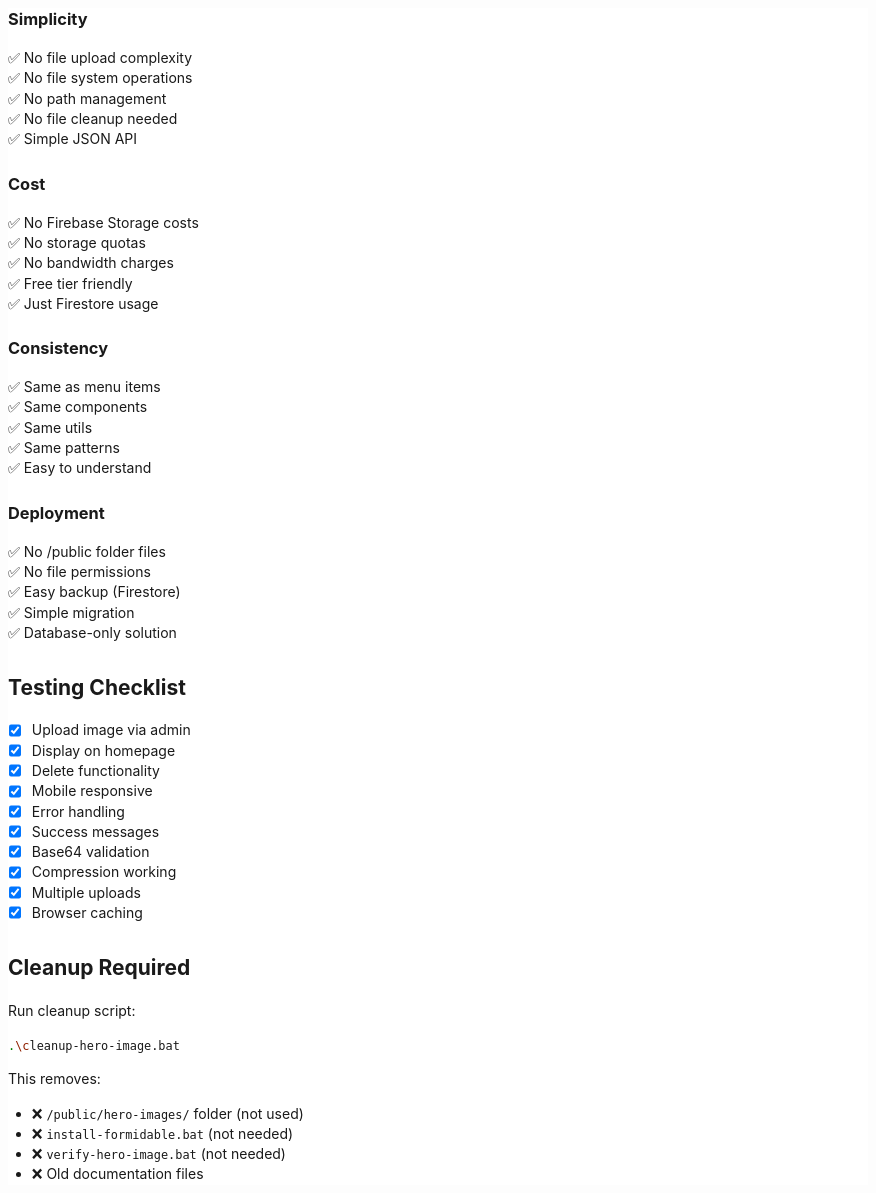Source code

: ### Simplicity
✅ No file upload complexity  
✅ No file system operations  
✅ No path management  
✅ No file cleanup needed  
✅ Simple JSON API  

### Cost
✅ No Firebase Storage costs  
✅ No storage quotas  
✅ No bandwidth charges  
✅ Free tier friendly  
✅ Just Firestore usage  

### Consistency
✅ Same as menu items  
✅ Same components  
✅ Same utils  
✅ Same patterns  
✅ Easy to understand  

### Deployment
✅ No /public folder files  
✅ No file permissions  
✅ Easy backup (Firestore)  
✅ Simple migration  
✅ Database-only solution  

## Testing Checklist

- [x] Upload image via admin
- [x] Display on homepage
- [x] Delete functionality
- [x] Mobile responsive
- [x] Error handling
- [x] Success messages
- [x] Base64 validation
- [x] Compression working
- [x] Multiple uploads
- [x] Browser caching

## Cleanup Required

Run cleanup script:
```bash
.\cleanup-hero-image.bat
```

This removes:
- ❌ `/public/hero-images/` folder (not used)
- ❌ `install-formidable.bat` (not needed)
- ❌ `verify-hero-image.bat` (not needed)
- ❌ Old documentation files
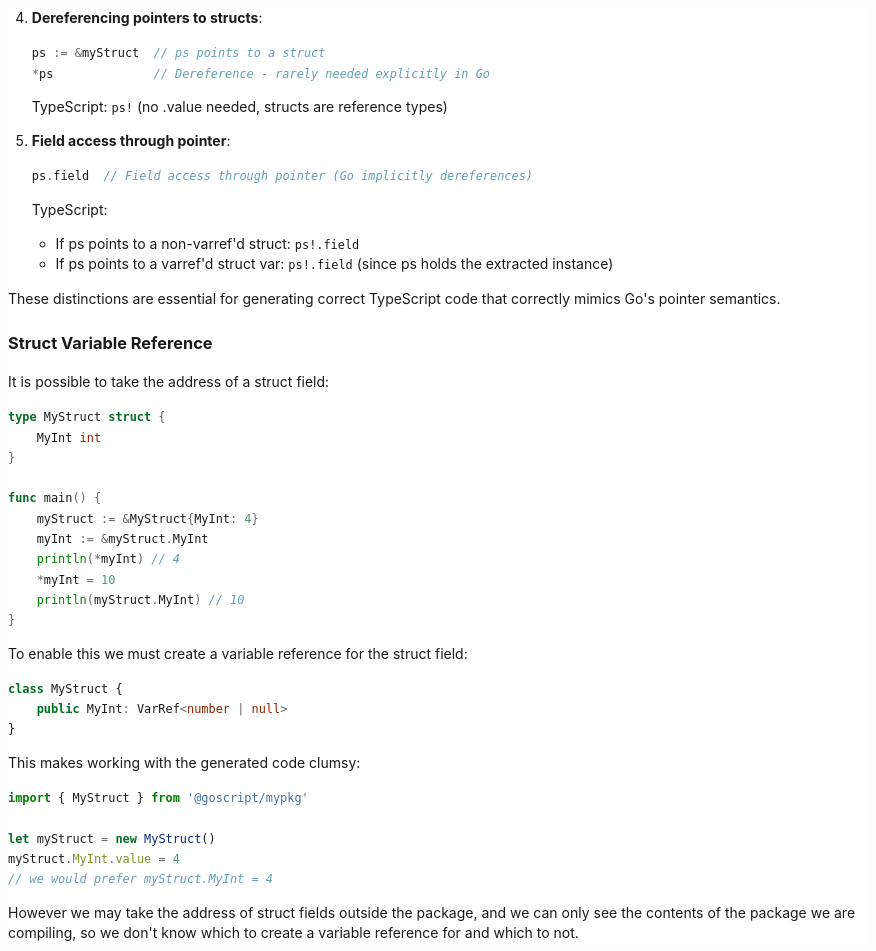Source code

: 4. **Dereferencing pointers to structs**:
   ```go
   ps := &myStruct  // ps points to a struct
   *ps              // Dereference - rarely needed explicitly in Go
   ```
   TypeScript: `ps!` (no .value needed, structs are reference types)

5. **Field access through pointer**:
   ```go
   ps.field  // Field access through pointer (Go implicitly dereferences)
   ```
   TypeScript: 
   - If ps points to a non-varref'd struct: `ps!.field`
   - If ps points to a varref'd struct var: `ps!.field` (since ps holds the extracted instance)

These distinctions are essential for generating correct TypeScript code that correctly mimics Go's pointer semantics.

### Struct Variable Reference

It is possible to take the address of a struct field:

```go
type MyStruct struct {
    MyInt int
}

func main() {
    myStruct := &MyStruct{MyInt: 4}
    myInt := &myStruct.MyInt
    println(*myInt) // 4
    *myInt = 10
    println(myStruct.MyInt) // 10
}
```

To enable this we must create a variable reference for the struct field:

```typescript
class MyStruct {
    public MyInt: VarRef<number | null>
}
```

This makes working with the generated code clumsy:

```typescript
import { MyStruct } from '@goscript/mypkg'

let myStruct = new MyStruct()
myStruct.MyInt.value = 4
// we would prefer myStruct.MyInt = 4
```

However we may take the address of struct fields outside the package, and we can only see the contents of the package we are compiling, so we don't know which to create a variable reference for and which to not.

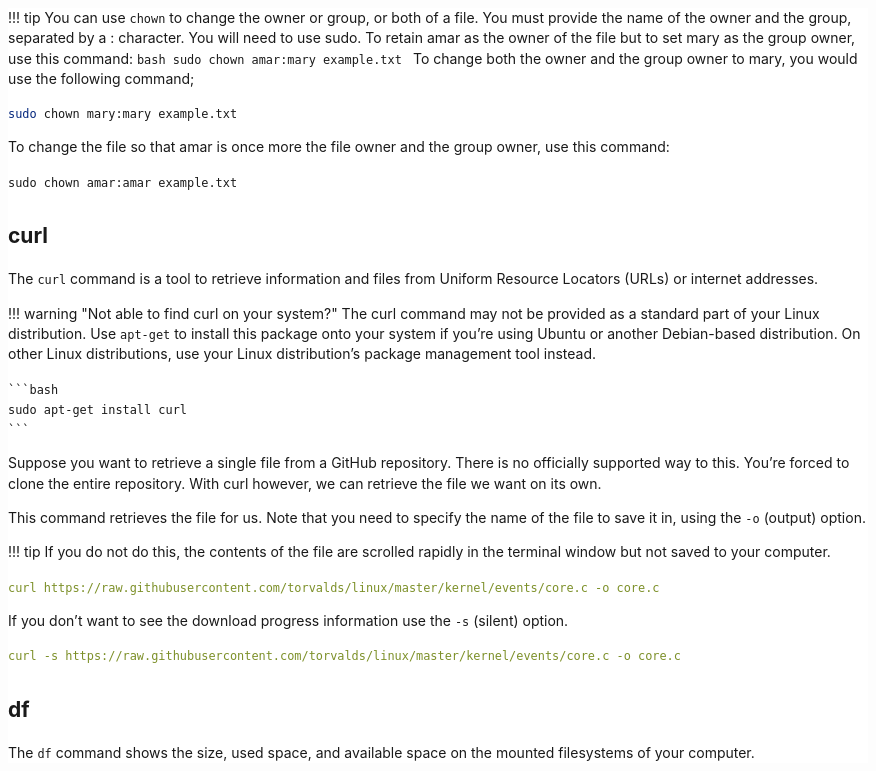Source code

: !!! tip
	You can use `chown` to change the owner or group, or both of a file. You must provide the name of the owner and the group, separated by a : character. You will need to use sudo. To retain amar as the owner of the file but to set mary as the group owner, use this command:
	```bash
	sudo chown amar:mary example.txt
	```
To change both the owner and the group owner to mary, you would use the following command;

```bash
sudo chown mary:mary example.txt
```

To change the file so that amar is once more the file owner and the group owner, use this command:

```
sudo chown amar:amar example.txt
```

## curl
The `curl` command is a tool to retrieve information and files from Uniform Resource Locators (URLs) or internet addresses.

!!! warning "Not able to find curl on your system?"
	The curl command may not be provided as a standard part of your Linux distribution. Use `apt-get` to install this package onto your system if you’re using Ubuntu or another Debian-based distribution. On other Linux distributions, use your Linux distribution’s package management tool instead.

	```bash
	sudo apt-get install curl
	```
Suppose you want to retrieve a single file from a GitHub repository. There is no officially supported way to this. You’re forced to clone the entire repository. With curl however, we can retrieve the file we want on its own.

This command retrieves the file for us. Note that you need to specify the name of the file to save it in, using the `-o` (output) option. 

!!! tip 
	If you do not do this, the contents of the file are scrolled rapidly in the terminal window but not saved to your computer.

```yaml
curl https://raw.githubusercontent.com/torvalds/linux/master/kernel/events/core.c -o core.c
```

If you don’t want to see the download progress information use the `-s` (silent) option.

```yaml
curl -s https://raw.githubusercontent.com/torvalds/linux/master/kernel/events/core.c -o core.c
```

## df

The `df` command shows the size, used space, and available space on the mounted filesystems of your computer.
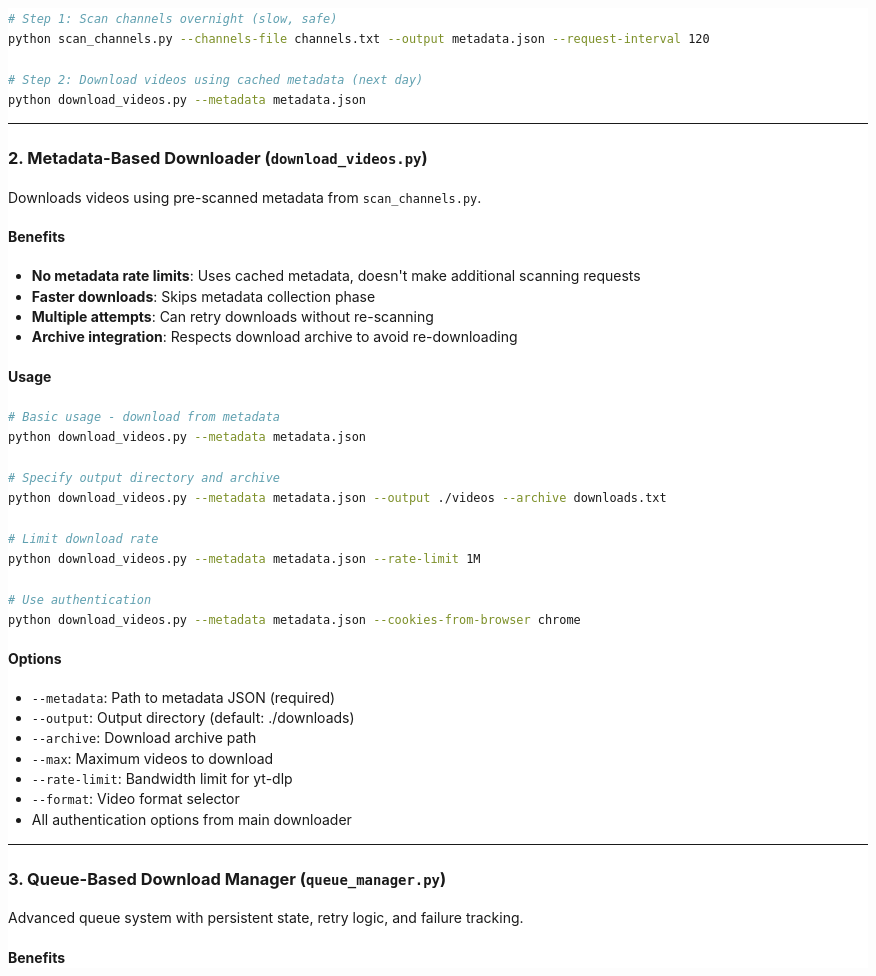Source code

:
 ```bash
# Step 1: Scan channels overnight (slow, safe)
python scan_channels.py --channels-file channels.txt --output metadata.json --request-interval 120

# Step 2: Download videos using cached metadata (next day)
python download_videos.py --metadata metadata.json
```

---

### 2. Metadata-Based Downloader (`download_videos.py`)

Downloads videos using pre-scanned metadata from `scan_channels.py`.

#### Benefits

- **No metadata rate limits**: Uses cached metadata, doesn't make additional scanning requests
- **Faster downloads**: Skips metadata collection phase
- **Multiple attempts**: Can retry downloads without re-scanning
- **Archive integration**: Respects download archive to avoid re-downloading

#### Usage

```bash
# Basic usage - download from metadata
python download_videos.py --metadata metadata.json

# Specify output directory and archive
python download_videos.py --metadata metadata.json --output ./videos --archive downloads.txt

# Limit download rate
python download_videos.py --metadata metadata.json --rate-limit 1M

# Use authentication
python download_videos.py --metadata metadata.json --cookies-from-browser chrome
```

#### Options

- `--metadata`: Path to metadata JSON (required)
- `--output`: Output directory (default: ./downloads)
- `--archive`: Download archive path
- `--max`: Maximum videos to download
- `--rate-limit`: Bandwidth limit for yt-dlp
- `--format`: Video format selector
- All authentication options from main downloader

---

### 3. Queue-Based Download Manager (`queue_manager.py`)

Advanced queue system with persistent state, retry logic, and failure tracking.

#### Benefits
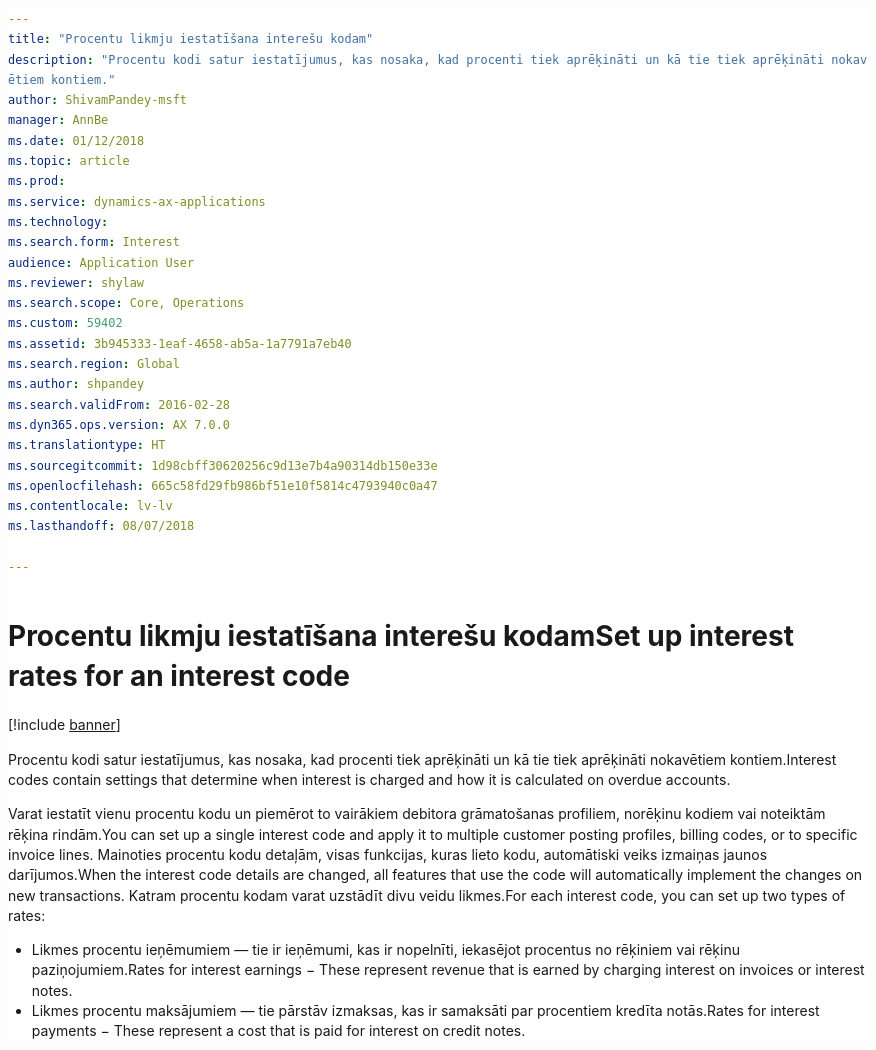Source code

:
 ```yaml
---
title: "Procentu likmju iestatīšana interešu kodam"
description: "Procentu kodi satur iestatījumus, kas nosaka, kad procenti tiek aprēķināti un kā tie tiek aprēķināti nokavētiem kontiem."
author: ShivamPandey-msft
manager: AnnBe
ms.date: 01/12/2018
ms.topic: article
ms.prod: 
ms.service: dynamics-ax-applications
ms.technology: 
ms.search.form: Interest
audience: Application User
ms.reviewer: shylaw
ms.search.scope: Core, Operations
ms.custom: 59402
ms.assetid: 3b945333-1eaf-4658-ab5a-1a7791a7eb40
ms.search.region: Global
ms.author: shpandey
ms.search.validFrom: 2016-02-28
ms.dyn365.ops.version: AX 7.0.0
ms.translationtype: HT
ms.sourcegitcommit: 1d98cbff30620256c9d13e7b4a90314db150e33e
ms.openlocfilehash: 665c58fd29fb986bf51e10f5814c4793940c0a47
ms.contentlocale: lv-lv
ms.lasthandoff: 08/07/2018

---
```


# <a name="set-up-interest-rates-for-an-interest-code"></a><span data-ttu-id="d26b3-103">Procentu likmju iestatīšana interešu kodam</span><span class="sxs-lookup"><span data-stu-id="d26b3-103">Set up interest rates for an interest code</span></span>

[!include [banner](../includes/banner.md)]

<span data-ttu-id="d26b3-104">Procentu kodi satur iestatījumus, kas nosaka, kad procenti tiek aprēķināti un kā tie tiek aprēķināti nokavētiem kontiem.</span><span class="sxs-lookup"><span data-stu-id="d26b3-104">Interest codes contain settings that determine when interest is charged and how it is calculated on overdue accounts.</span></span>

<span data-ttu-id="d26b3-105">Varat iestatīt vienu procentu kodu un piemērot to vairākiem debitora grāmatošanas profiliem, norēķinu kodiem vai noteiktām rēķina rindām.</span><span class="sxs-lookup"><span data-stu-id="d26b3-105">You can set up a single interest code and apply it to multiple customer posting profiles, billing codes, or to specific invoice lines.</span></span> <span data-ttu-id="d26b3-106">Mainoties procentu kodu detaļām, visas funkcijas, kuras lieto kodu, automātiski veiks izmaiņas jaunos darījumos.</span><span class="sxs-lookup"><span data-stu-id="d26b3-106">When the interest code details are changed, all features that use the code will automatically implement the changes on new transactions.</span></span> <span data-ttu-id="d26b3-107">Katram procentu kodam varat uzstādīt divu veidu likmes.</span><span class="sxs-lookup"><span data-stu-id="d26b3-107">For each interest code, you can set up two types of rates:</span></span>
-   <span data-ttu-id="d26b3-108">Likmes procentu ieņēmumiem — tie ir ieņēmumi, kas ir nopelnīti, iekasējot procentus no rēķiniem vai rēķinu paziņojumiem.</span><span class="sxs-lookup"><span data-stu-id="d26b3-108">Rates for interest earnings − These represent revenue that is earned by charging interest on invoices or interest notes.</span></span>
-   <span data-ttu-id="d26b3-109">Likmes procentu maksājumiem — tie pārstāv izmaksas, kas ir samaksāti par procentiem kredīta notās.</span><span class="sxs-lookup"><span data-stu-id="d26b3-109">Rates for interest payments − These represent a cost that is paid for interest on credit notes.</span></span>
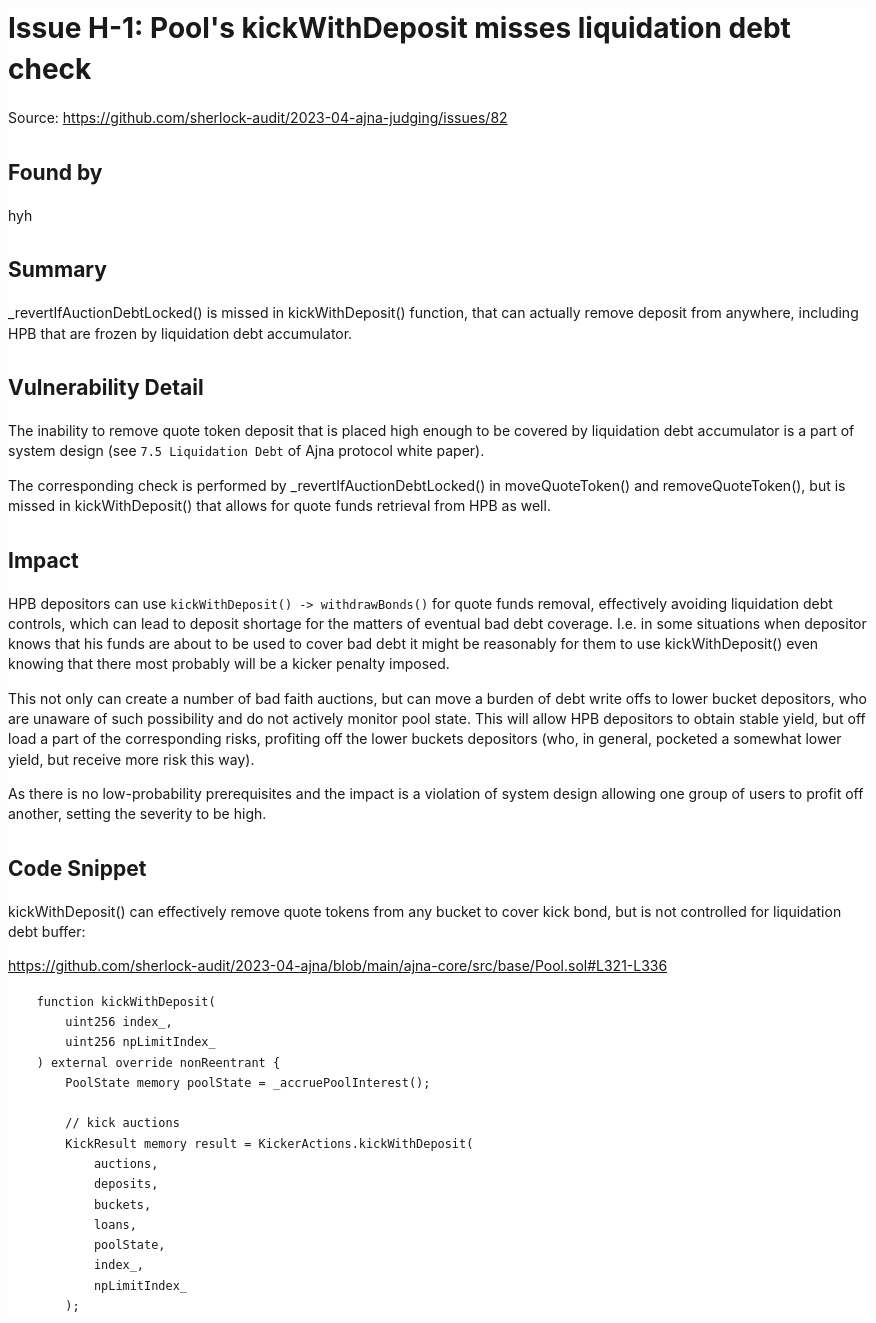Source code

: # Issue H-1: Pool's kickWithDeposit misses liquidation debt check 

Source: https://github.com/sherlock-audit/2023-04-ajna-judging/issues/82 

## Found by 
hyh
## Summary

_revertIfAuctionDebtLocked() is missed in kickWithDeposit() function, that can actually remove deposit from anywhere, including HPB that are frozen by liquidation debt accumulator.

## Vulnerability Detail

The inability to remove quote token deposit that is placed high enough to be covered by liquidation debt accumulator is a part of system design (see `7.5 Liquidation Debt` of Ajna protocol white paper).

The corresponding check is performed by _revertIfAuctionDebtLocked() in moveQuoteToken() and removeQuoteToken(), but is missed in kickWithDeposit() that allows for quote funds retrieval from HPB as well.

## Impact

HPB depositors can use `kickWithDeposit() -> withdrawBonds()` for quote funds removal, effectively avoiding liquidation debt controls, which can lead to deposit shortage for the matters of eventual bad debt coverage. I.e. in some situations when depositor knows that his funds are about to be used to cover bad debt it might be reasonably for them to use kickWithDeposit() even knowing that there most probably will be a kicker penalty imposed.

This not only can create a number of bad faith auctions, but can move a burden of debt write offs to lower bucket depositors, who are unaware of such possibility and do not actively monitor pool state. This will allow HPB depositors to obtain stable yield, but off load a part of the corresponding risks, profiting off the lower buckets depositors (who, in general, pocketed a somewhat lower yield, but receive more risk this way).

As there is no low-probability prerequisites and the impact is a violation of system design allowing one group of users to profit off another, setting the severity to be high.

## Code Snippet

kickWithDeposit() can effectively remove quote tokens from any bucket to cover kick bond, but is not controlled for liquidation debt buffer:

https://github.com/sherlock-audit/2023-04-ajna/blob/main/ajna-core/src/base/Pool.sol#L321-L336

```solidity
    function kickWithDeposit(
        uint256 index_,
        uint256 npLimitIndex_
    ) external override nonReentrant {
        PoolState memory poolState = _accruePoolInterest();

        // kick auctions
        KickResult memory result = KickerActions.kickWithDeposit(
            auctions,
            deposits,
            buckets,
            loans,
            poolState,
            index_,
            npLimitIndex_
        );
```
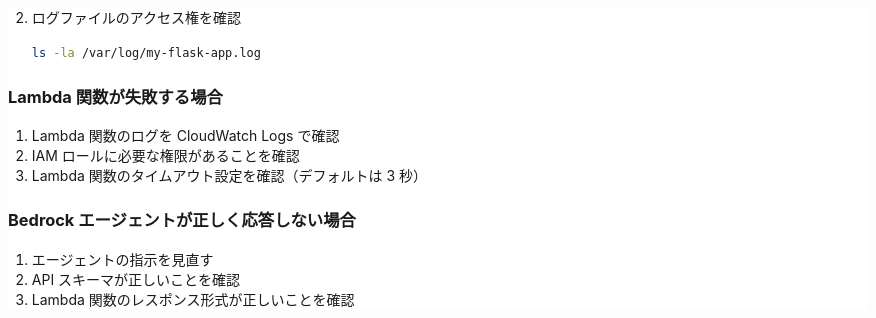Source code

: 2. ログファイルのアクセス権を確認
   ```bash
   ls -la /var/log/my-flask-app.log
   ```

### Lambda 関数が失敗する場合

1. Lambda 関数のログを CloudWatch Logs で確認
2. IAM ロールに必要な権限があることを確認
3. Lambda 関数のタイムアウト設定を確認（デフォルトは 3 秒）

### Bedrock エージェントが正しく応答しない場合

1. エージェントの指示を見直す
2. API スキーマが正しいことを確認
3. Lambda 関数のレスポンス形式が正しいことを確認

--------------------

→ **Problem details**
Using the records above, copy every line that has the word "working" in it.

→ **Answer section**
- [x] Compression working
This makes working with the generated code clumsy:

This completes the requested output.